_Stored data entries_
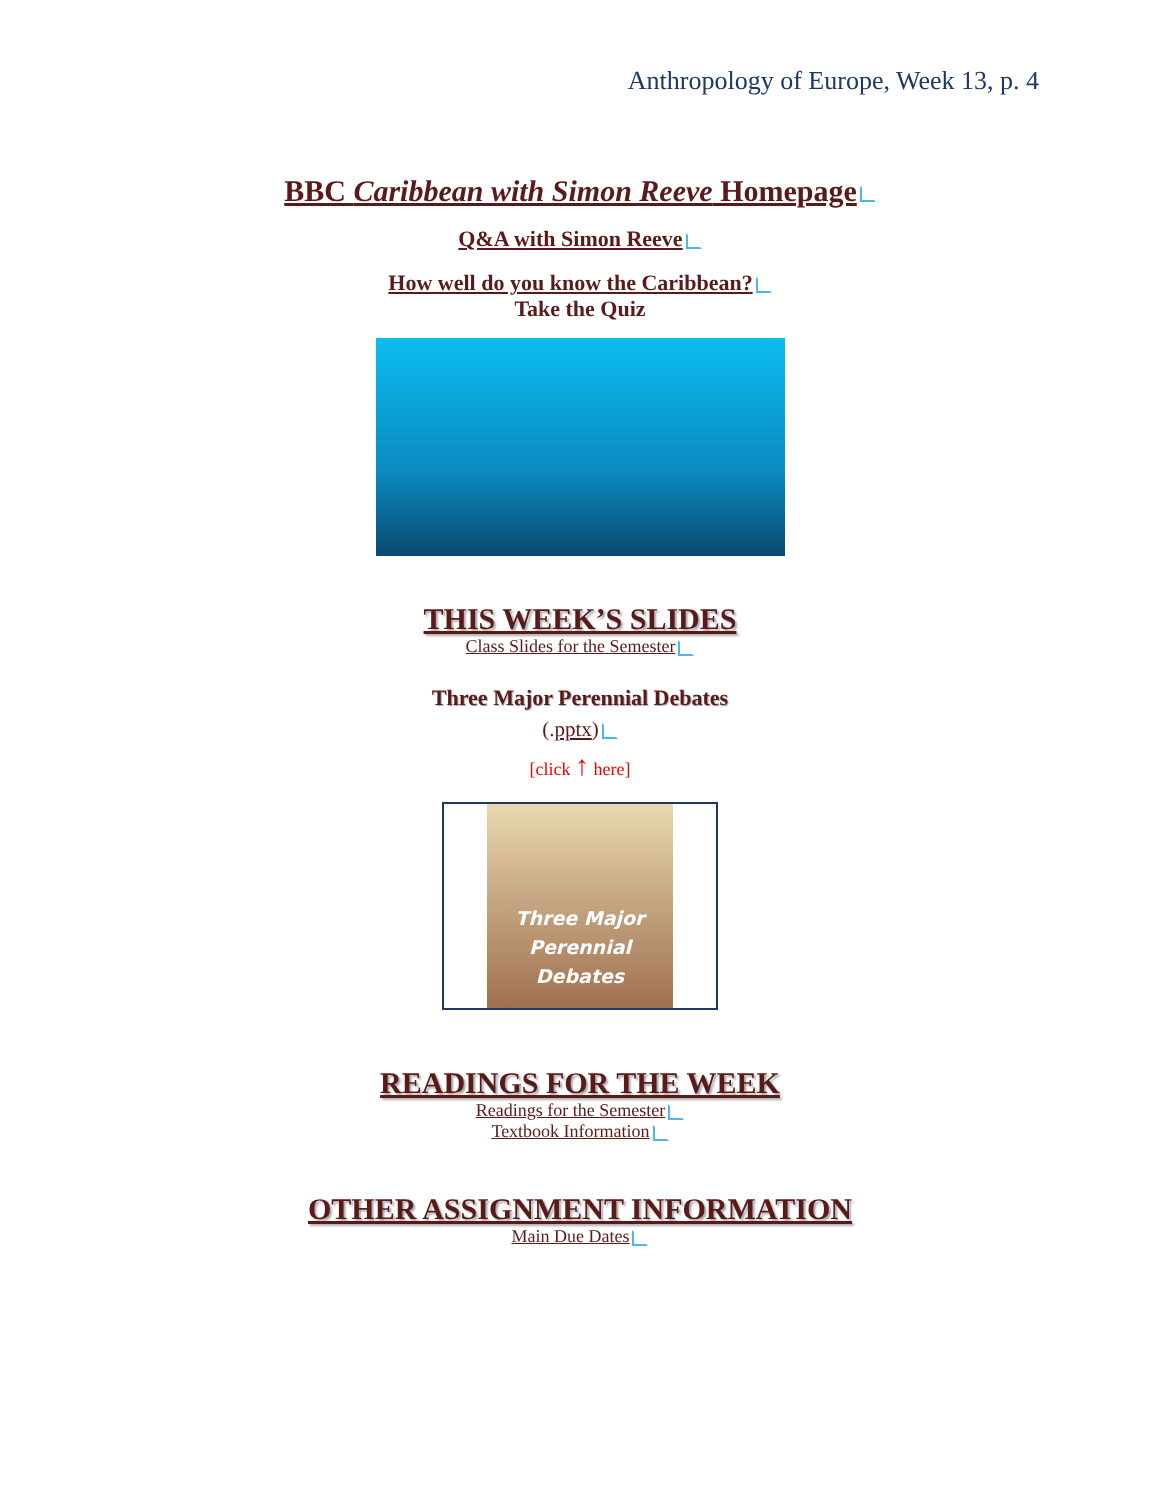Anthropology of Europe, Week 13, p. 4
BBC Caribbean with Simon Reeve Homepage
Q&A with Simon Reeve
How well do you know the Caribbean?
Take the Quiz
THIS WEEK’S SLIDES
Class Slides for the Semester
Three Major Perennial Debates
(.pptx)
[click ↑ here]
Three Major
Perennial
Debates
READINGS FOR THE WEEK
Readings for the Semester
Textbook Information
OTHER ASSIGNMENT INFORMATION
Main Due Dates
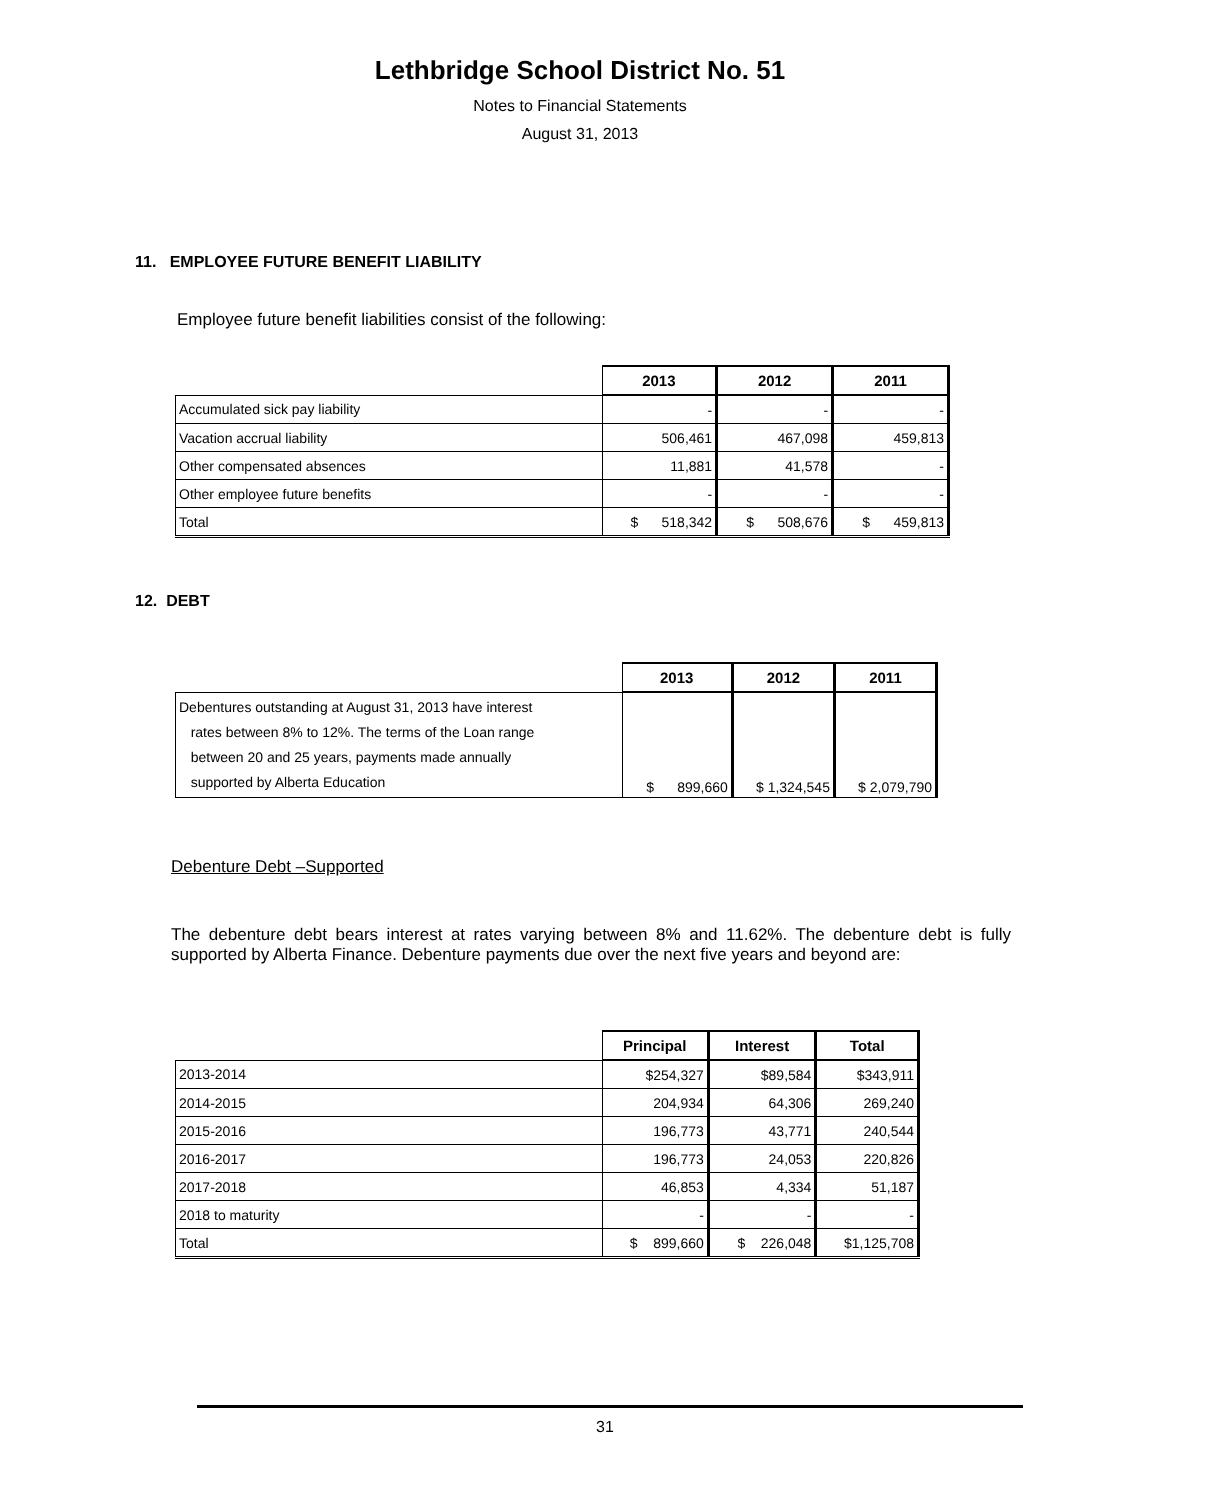Lethbridge School District No. 51
Notes to Financial Statements
August 31, 2013
11. EMPLOYEE FUTURE BENEFIT LIABILITY
Employee future benefit liabilities consist of the following:
| | 2013 | 2012 | 2011 |
| --- | --- | --- | --- |
| Accumulated sick pay liability | - | - | - |
| Vacation accrual liability | 506,461 | 467,098 | 459,813 |
| Other compensated absences | 11,881 | 41,578 | - |
| Other employee future benefits | - | - | - |
| Total | $ 518,342 | $ 508,676 | $ 459,813 |
12. DEBT
| | 2013 | 2012 | 2011 |
| --- | --- | --- | --- |
| Debentures outstanding at August 31, 2013 have interest rates between 8% to 12%. The terms of the Loan range between 20 and 25 years, payments made annually supported by Alberta Education | $ 899,660 | $ 1,324,545 | $ 2,079,790 |
Debenture Debt –Supported
The debenture debt bears interest at rates varying between 8% and 11.62%. The debenture debt is fully supported by Alberta Finance. Debenture payments due over the next five years and beyond are:
| | Principal | Interest | Total |
| --- | --- | --- | --- |
| 2013-2014 | $254,327 | $89,584 | $343,911 |
| 2014-2015 | 204,934 | 64,306 | 269,240 |
| 2015-2016 | 196,773 | 43,771 | 240,544 |
| 2016-2017 | 196,773 | 24,053 | 220,826 |
| 2017-2018 | 46,853 | 4,334 | 51,187 |
| 2018 to maturity | - | - | - |
| Total | $ 899,660 | $ 226,048 | $1,125,708 |
31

_What the task requires_
The answer should consist of every line above, exact and free of images.

_Expected answer_
Anthropology of Europe, Week 13, p. 4
BBC Caribbean with Simon Reeve Homepage
Q&A with Simon Reeve
How well do you know the Caribbean?
Take the Quiz
THIS WEEK’S SLIDES
Class Slides for the Semester
Three Major Perennial Debates
(.pptx)
[click ↑ here]
Three Major
Perennial
Debates
READINGS FOR THE WEEK
Readings for the Semester
Textbook Information
OTHER ASSIGNMENT INFORMATION
Main Due Dates
Lethbridge School District No. 51
Notes to Financial Statements
August 31, 2013
11. EMPLOYEE FUTURE BENEFIT LIABILITY
Employee future benefit liabilities consist of the following:
| | 2013 | 2012 | 2011 |
| --- | --- | --- | --- |
| Accumulated sick pay liability | - | - | - |
| Vacation accrual liability | 506,461 | 467,098 | 459,813 |
| Other compensated absences | 11,881 | 41,578 | - |
| Other employee future benefits | - | - | - |
| Total | $ 518,342 | $ 508,676 | $ 459,813 |
12. DEBT
| | 2013 | 2012 | 2011 |
| --- | --- | --- | --- |
| Debentures outstanding at August 31, 2013 have interest rates between 8% to 12%. The terms of the Loan range between 20 and 25 years, payments made annually supported by Alberta Education | $ 899,660 | $ 1,324,545 | $ 2,079,790 |
Debenture Debt –Supported
The debenture debt bears interest at rates varying between 8% and 11.62%. The debenture debt is fully supported by Alberta Finance. Debenture payments due over the next five years and beyond are:
| | Principal | Interest | Total |
| --- | --- | --- | --- |
| 2013-2014 | $254,327 | $89,584 | $343,911 |
| 2014-2015 | 204,934 | 64,306 | 269,240 |
| 2015-2016 | 196,773 | 43,771 | 240,544 |
| 2016-2017 | 196,773 | 24,053 | 220,826 |
| 2017-2018 | 46,853 | 4,334 | 51,187 |
| 2018 to maturity | - | - | - |
| Total | $ 899,660 | $ 226,048 | $1,125,708 |
31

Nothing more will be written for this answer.